Serinletici, muzip ve bittiğinde üzen..
Yazar: Hande KaraAllah, futbol ve eroin üzerine bir film çekmek istiyorum demişti Onur Ünlü. Limonata başlar başlamaz bu cümle geldi aklıma, zira Ali Atay filmde en azından bu iki temayı kullanmıştı; futbol ve ezan. Leyla ile Mecnun’un Mecnun’u olarak çok sevilen bir karakteri canlandıran, ardından yine Onur Ünlü imzalı film ve dizilerde boy gösteren Ali Atay, yönetmenliğine imza attığı Limonata’da da Onur Ünlü ekolünden geldiğini kanıtlar nitelikte bir filmle çıkıyor karşımıza, ancak bu kez filmin yalnızca kamera arkasında. Aynı zamanda geçtiğimiz haftalarda yeni başlayan ve başrolü Ertan Saban ile paylaştığı dizisi Mutlu Ol Yeter ile de birden fazla ortak noktası var filmin aslında.

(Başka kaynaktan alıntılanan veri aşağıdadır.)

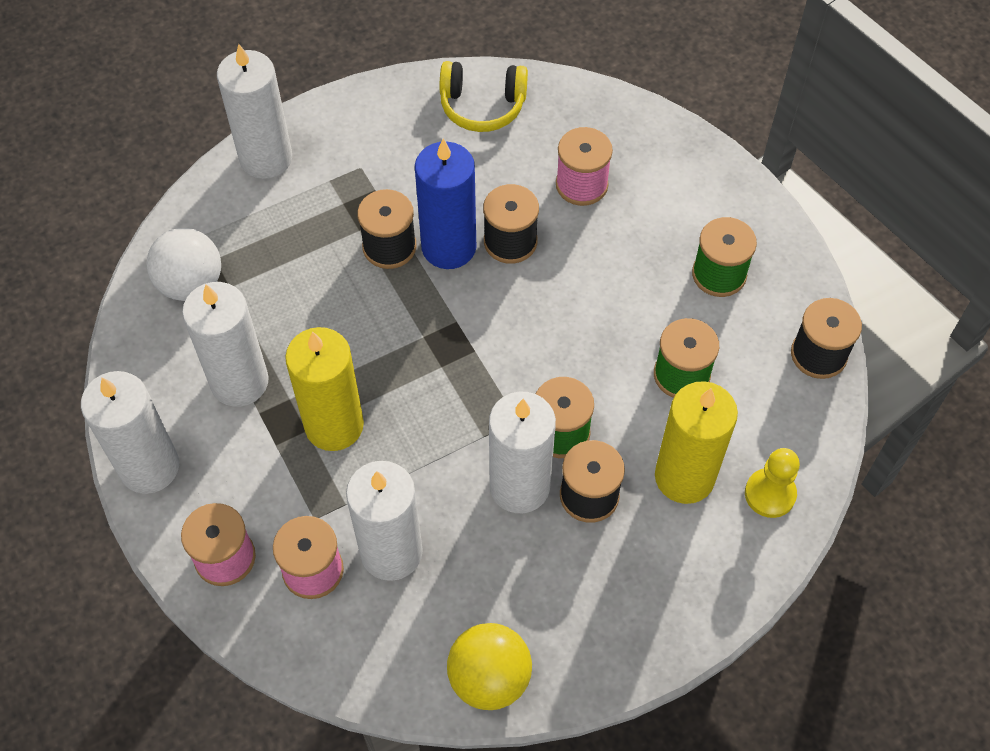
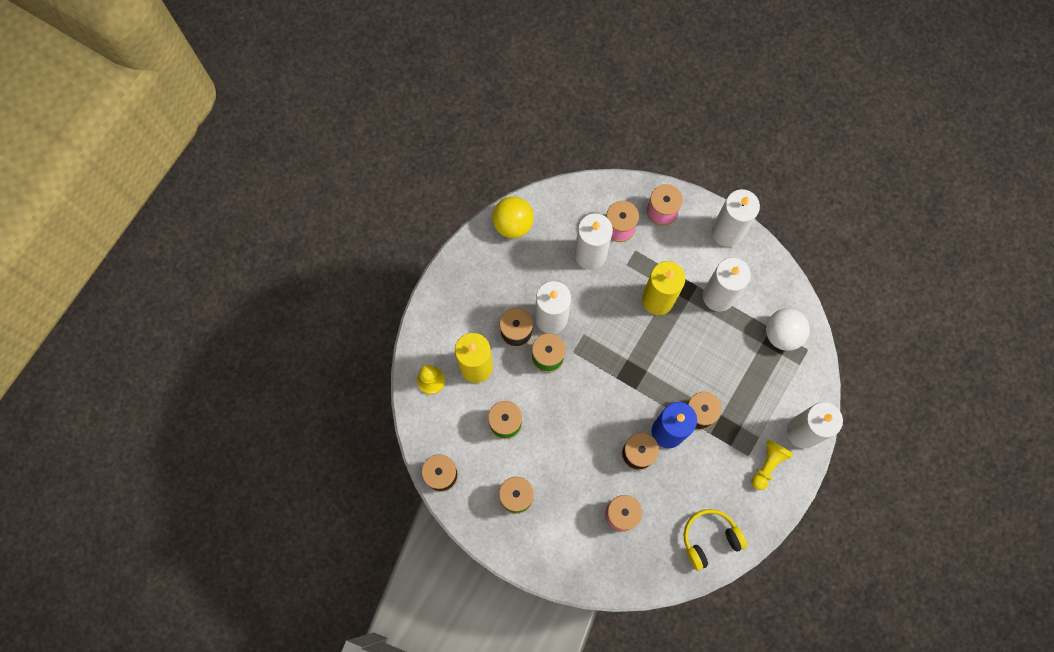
camera: 150 degrees right, 15 degrees up
none -> yellow pawn [751,440,793,490]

Limonata, ölüm döşeğindeki babasının isteği üzerine, ailenin şimdiye kadar haberinin olmadığı kardeşini bulmaya Makedonya’dan Türkiye’ye gelen Sakip ve babasının son isteğini yerine getirmek için kendisi ile Makedonya’ya gitmesine ikna etmeye çalıştığı kardeşi Selim’in hikayesini anlatıyor. Sakip karakterini canlandıran Ertan Saban, kendisi de Üsküp doğumlu Makedon Türk’ü olduğundan bu karakter için biçilmiş kaftan. Zaten filmin senaryosuna da Ali Atay ile birlikte imza atmış. Oldukça başarılı yaratılmış karakterler eşliğinde bir yol filmine göz kırpan Limonata, Ali Atay’ın babasına ve Ertan Saban’ın genç yaşta kanserden kaybettiği eşi İnci’ye adanmış. Bu arada Ertan Saban ile ilgili bir detayı yazmadan geçemeyeceğim. Oyuncu eşini kaybettikten sonra alyansını hiç çıkarmamış ve o günden bu yana yer aldığı tüm projelerde, karakteri çıkarmasını gerektirse bile yüzükle oynamış. Tabii Limonata’da da bu durum değişmemiş. Filmin bir diğer ayrıntısı ise geçtiğimiz yıl aramızdan ayrılan Ciguli’nin de konuk oyuncu olarak yer alması. Limonata’nın biraz sancılı olan tamamlanma süreci uzadığından, Ciguli’yi son kez karşımızda görmek hoş bir sürpriz oldu.
Gelelim filmin detaylarına. Limonata, bir kısmı Makedonya’da bir kısmı İstanbul’da çekilmiş sinir bozucu derecede komik sahnelerle bezeli bir film. Ama tam da bu kadrodan çıkmasını beklediğim, adı gibi tatta bir film. Serinletici, muzip ve bittiğinde üzen. Son zamanlarda vizyonda izlediğimiz diğer yerli komedilerle kıyasladığımızda, Limonata’nın çok daha farklı bir kulvarda olduğunu söylemek yanlış olmaz. Evet o da yer yer küfür ile güldürüyor ancak karakterler öyle gerçek ki, ağızlarından çıkan hiçbir kelime sakil durmuyor ve izleyiciyi rahatsız etmiyor. Eyvah şimdi Yeşilçam’a bağlayacak diye beklenen bir iki sahnenin ters köşesi ohh çektirirken, filmin ilk yarım saatinde yer alan telefon sahnesi filmin en iyi anlarından biri. Zaman zaman tempo düşecek gibi olsa hatta düşse de, Limonata, sadece güldürmeyi değil, kalbimize de dokunmayı isteyen bir film ve bu amaca ulaşması da hiç zor olmuyor. Bu açıdan filmin son yarım saatini sıkıcı bulan genele katılmıyorum.
Serkan Keskin’in oyunculuğu artık tartışılmayacak bir seviyedeyken, Ertan Saban’ın da kendi topraklarındaki rahatlığı filmin geneline yayılıyor. Sakip’in amcası Fuat karakterini oynayan, Mutlu Ol Yeter’de de izlediğimiz Makedon oyuncu Luran Ahmedi’nin oyunculuğu da oldukça samimi. Bu açıdan da bir ilk filme böyle isimlerle imza attığı için, Ali Atay çok şanslı.
Filmin bence en önemli handikaplarından biri şiveydi. Makedon şivesi ile konuşulan sahnelerin bir çoğundaki diyalogları, festival kopyasını İngilizce alt yazılı olarak izlediğim için anlayabildim. Zira vizyon izleyicisinin böyle bir şansı olmayacak. Umarım izleyici bu konuda benim kadar zorlanmaz.